TEXTO DE ORIGEM:

Não se trata, é certo, de aderir ao sistema de imagens, mas de começar a compreender sua existência real, em vistas de intervir nessa hiper-realidade. A realidade da colonização do eu por imagens de toda ordem parece ser a experiência sensível (e frustrante, certamente) a qual uma arte não formalista – que deverá servir à resistência – deveria tentar responder.
Mas quais são, dirão vocês, as vias da resistência? Mal se começa a percebê-las. Os bons artistas, que são raros, já sabem como tomá-las. Também não têm escolha. A resistência não é a delinquência (pirataria, sabotagem e outros). Opera sempre na imagem. No interior do sistema. No coração do controle. Trata-se de inventar uma outra agit-prop que seria virtual: retórica do desvio, da sobrelanço e da zombaria. [8]
[1] — A superação do neoconcretismo nos trabalhos de H.O. se dá menos como ruptura do que como desenvolvimento. Neste sentido a intuição de Mário Pedrosa, feita no calor da hora, é ainda a fonte mais confiável, em termos de uma dissociação do momento neoconcreto propriamente dito e o prosseguimento das experiências de Oiticica. Ver: PEDROSA; Mario. Os Projetos de Hélio Oiticica; Arte ambiental, arte pós-moderna, Hélio Oiticica. In: Acadêmicos e modernos: textos escolhidos III, Organização Otília Arantes. São Paulo: EDUSP, 2004, p. 341-343; 355-360.

INSTRUÇÕES DE TRABALHO:
a. No texto sobre arte e resistência, de que é feita a retórica da "outra agit-prop que seria virtual"? Liste todos os termos.
b. Escreva a continuação do texto sobre arte e resistência a partir do ponto em que ele termina.
Não é preciso consultar a listagem.

ENTRADAS FORNECIDAS:
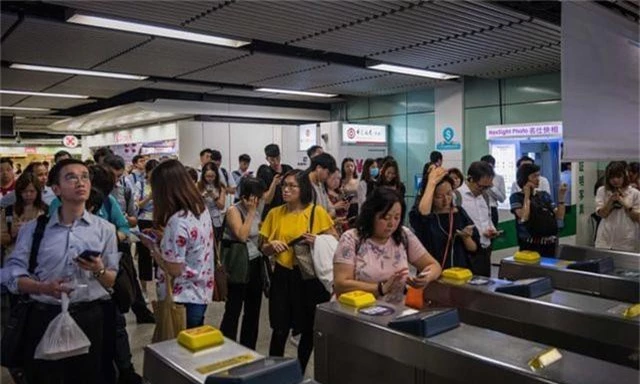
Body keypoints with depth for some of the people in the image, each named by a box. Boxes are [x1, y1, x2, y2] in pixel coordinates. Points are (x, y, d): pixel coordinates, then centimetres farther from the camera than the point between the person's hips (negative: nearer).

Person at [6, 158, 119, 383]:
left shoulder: (104, 229, 3)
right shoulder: (33, 229, 1)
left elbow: (114, 283, 4)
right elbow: (15, 278, -1)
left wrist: (99, 271, -16)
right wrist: (43, 287, -19)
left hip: (89, 318, 1)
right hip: (45, 319, 0)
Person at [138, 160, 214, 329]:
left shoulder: (177, 221, -25)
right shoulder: (201, 210, 1)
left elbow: (174, 270, -21)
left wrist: (151, 245, -10)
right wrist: (162, 237, 9)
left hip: (183, 300, -8)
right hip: (200, 295, 8)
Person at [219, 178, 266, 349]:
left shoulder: (258, 208, 7)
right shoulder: (234, 210, -12)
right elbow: (242, 236, -24)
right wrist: (251, 212, -19)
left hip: (256, 263, 7)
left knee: (253, 310, 14)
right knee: (233, 310, -1)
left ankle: (248, 350, 27)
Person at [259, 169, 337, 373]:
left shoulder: (317, 212, -6)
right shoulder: (274, 213, 2)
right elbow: (263, 248, 9)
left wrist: (317, 241, -19)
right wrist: (272, 245, -13)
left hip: (310, 276, -1)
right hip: (283, 276, 1)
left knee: (309, 330, 11)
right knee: (280, 330, 3)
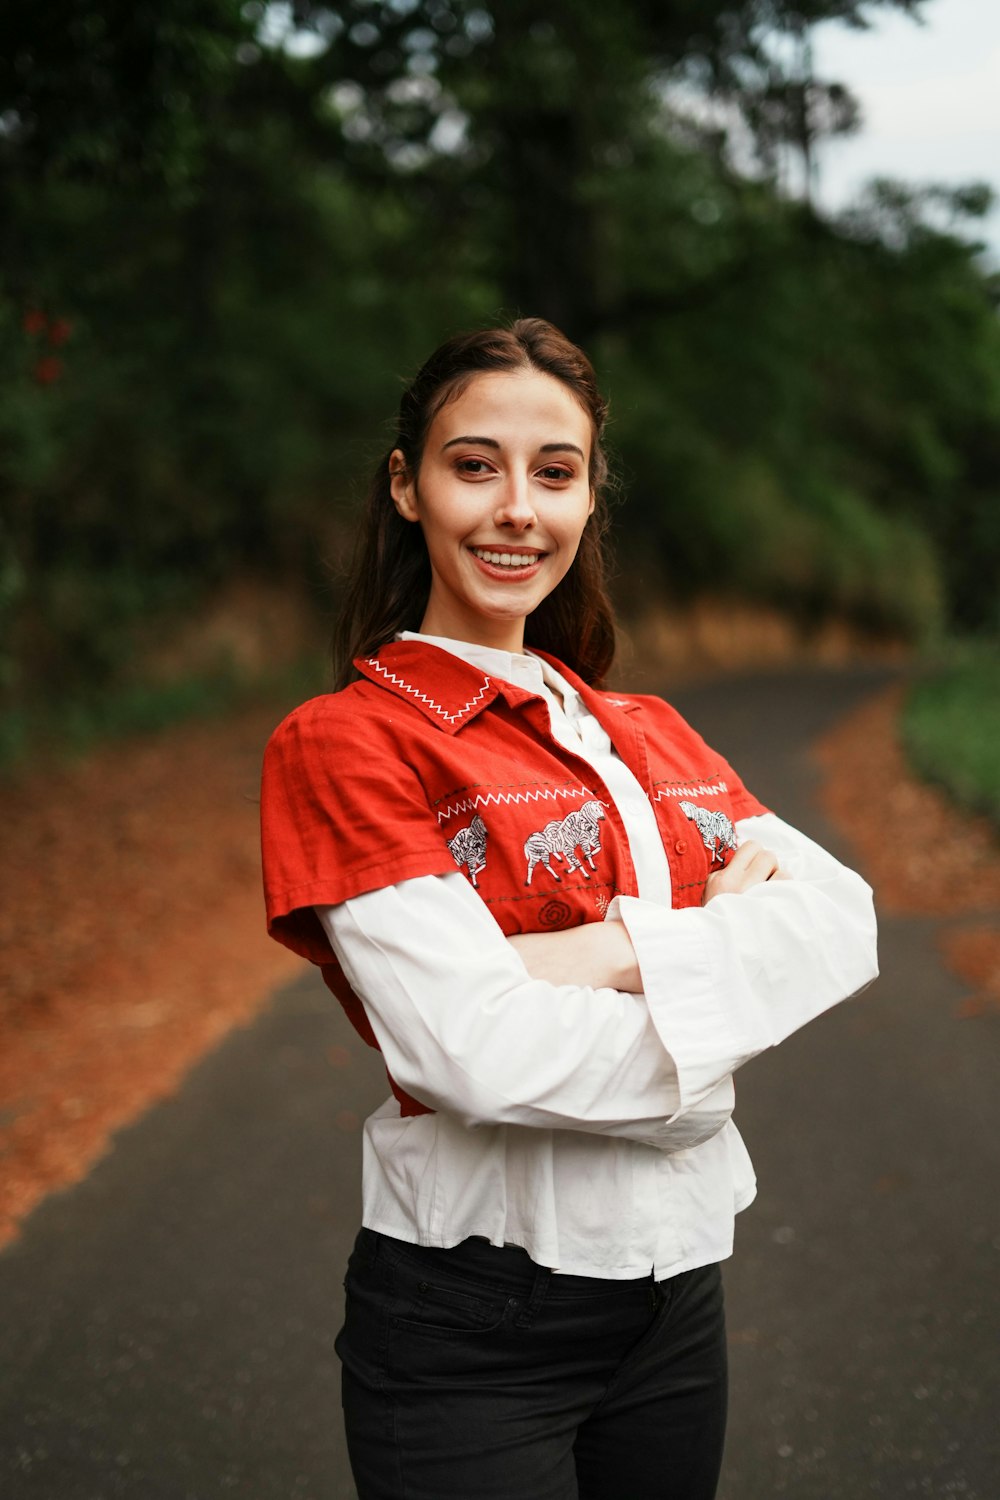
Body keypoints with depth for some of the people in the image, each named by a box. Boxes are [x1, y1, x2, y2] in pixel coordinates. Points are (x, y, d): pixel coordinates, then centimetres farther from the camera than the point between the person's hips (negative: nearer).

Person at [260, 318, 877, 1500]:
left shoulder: (648, 734, 10)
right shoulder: (343, 743, -10)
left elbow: (845, 920, -4)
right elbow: (479, 1050, -21)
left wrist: (620, 950, -19)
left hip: (677, 1282, 6)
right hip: (468, 1323, -5)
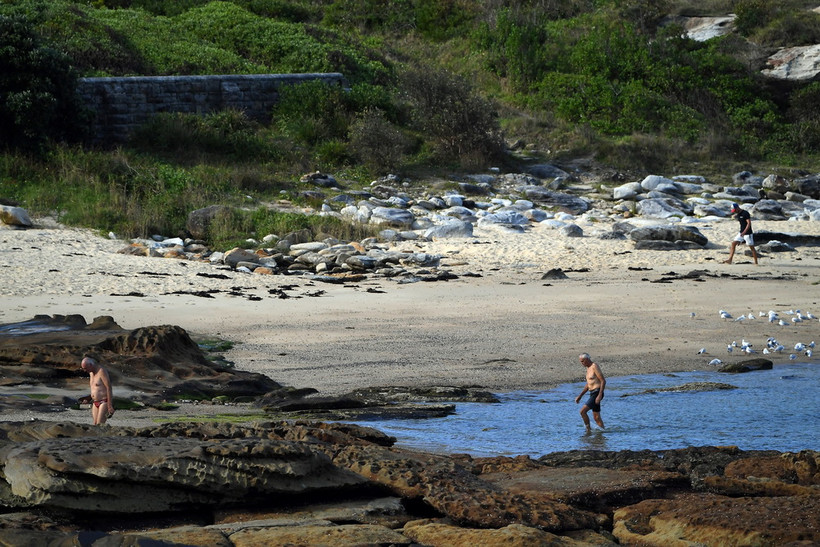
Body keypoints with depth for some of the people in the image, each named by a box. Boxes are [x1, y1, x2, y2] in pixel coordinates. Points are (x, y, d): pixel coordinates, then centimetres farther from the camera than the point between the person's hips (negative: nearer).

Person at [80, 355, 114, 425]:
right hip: (95, 403, 8)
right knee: (95, 425, -1)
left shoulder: (101, 372, -15)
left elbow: (109, 388, -18)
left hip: (104, 402, -8)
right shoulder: (91, 372, 12)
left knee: (100, 424, -19)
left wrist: (110, 406, -21)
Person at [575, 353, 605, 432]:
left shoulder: (594, 367, -12)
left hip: (597, 393, -10)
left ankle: (589, 429, -7)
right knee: (596, 417, 11)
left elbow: (603, 381, -17)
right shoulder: (588, 368, 17)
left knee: (583, 411, -16)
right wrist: (580, 396, 23)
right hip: (592, 393, 10)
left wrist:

RESPOSTAS DO EXERCÍCIO:
a. Desvio, sobrelanço e zombaria.

b.
[2] — Para a superação do “momento otimista” da geometria por um “reconhecimento trágico” mediante o apelo da Nova Figuração ao imagético na arte brasileira dos anos 1960, ver: MARTINS, Luiz Renato. A Nova Figuração como Negação. In: Revista Ars n. 8. Revista de pós-graduação do Dept. de Artes Plásticas, CAP-ECA-USP. São Paulo: CAP-ECA-USP, 2007, p. 62-63.
[3] — OITICICA, Hélio. “Esquema geral da Nova Objetividade”, texto do catálogo da exposição Nova Objetividade, Museu de Arte Moderna do Rio de Janeiro, 1967. Republicado em OITICICA, Hélio. Hélio Oiticica. Catálogo. Rio de Janeiro: Projeto Hélio Oiticica, 1997, p. 110-120; “Vivência do Morro do Quieto”, escrito em dezembro de 1966. Publicado em BASUALTO, Carlos (org.). Tropicália: uma revolução na cultura brasileira. São Paulo: Cosacnaify, 2007, p. 218-220.
[4] — Veja-se, como exemplo, a primeira delas, Bólide-Caixa 18, Poema Caixa 2, Homenagem a Cara de Cavalo (1966), cuja estruturação mediante a imagem delineia um programa que será seguido posteriormente nas fotomontagens de Subterranean Tropicália Projects (1967-9), nas Cosmococas da década de 70, entre inúmeros outros trabalhos.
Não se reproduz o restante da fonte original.